The Effects of the Addition of Polymers in Amorphous Pharmaceuticals on Glass and Crystal Properties

Authors: Dustine Izzo, Sarah Wolf

SUNY Campus: SUNY Cortland

Presentation Type: Poster

Location: UU 108

Presentation #: 82

Timeslot: Session D 3:00-4:00 PM

Abstract: Amorphous solids are prevalent in the field of pharmaceuticals as they are often more bioavailable or better for dosing than their crystalline counterparts. Polymer additives are used for a variety of reasons in drugs. Previous studies show that when even very small amounts of polymer are added to amorphous pharmaceutical ingredients it can impact the molecular mobility and thermal properties of drugs.
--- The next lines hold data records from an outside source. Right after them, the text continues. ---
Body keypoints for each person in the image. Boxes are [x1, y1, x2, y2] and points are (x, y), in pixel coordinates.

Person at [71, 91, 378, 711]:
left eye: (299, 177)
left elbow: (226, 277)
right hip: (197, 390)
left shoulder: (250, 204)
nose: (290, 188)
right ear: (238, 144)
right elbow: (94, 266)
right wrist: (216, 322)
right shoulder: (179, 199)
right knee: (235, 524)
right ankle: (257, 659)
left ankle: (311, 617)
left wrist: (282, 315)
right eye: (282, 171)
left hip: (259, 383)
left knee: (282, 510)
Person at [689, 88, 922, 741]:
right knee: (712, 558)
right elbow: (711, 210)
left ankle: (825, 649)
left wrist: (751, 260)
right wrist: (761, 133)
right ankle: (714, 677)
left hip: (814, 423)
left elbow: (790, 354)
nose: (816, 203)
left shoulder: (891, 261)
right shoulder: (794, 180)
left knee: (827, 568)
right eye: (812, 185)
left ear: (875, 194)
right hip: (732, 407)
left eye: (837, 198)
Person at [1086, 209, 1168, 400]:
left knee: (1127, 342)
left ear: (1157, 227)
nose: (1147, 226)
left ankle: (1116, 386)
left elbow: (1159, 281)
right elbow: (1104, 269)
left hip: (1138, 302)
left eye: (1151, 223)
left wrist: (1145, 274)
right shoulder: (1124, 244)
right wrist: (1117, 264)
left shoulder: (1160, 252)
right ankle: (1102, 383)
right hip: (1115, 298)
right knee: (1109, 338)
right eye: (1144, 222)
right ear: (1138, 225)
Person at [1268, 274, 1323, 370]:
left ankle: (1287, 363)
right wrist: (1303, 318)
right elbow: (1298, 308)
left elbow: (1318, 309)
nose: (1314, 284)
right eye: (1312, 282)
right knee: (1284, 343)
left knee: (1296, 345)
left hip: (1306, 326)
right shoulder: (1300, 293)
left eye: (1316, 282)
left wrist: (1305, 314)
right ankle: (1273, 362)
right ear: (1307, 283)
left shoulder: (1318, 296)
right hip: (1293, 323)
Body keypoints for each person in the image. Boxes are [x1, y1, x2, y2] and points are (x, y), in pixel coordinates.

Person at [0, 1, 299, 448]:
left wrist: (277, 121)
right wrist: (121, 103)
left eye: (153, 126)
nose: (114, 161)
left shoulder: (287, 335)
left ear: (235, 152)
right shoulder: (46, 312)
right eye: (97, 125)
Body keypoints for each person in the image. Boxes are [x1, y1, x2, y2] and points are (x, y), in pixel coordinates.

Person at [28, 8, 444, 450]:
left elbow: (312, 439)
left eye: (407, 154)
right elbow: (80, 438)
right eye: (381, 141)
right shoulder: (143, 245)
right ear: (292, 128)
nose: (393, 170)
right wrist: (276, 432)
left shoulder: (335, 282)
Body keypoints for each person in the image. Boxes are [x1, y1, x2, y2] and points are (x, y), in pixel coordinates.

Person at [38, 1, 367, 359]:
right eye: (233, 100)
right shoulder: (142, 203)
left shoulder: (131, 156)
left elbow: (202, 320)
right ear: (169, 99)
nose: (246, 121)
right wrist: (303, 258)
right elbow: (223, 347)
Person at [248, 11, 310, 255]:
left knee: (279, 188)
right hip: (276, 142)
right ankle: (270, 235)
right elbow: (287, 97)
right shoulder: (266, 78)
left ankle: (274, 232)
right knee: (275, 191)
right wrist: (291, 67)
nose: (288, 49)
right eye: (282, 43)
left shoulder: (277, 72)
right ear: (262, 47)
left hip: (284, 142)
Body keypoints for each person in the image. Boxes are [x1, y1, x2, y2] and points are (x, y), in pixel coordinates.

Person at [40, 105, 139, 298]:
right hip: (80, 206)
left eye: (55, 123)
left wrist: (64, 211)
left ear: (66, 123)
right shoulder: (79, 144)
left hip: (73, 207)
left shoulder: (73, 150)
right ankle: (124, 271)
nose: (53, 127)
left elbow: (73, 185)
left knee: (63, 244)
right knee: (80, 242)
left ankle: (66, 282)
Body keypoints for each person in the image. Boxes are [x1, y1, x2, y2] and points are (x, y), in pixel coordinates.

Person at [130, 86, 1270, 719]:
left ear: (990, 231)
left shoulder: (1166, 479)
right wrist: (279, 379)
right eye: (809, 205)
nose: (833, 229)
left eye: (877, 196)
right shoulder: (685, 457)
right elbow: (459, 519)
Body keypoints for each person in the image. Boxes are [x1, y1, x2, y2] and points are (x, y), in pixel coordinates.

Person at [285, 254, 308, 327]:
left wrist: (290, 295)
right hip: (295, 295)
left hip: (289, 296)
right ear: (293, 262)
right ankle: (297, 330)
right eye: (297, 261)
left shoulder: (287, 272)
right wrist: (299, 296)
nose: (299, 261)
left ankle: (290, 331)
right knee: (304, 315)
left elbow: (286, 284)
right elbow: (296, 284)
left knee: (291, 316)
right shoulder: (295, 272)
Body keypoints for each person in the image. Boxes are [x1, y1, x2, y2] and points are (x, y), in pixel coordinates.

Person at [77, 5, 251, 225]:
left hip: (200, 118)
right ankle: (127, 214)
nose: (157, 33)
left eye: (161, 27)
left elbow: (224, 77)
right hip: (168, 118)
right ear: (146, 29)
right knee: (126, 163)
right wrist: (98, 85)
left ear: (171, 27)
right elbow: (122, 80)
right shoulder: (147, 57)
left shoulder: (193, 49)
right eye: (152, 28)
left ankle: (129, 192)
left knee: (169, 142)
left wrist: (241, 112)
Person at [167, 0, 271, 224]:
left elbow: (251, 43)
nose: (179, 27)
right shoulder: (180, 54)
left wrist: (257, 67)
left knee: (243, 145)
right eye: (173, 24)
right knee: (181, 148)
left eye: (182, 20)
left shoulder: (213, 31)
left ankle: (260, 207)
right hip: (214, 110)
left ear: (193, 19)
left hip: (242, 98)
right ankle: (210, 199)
In the case of Indomethacin (IMC), polymer additives can selectively accelerate crystal growth of differing polymorphs. As a result, there is an interest in exploring the impact of molecular mobility and thermodynamics on this drug. To study these effects, mixtures of varying percents by mass of polyethylene oxide (PEO) or polyvinylpyrrolidone (PVP) in IMC by mass were made. Differential scanning calorimetry (DSC) was used to investigate properties including glass transition temperatures (Tg), liquid fragility (via cooling rate dependent Tg), and heat capacity steps in the Tg. From the glass transitions found in the cooling of the mixtures, fragility of the mixtures was calculated. It was found that PEO caused a much larger decrease in fragility, where as the PVP mixtures’ fragility remained relatively close to that of IMC. This work may be useful in the applications of polymer additives in pharmaceuticals. An understanding of the thermodynamics of crystal growth changes and other impacts of polymer additives can result in using polymers as effectively as possible.